Start of Records provided
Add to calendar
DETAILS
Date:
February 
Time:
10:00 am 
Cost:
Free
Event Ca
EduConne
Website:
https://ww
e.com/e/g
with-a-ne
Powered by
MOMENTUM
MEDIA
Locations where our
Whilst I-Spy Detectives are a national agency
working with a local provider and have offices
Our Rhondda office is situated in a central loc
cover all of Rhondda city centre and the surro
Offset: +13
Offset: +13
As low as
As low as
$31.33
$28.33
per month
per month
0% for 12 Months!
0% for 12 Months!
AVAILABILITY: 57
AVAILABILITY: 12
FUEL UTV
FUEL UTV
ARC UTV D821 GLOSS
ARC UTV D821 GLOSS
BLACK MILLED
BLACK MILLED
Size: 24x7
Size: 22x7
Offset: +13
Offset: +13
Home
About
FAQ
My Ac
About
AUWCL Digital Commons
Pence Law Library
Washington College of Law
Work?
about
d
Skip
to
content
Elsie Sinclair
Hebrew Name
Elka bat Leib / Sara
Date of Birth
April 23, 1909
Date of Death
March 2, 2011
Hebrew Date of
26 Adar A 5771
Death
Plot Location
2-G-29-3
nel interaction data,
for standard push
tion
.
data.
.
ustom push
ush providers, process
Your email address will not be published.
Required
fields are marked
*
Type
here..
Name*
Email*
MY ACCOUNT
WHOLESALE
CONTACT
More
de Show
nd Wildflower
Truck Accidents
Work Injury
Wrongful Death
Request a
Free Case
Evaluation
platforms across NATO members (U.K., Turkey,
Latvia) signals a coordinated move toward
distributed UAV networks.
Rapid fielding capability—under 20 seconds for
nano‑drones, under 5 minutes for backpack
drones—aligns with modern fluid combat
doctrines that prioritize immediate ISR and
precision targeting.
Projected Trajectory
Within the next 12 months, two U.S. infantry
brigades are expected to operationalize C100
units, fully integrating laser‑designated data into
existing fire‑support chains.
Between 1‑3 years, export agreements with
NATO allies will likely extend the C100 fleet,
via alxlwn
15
End of Records provided
To-do item: Considering the records above, how many lines hold "will"? Please answer with only the number.

Solution to this task: 2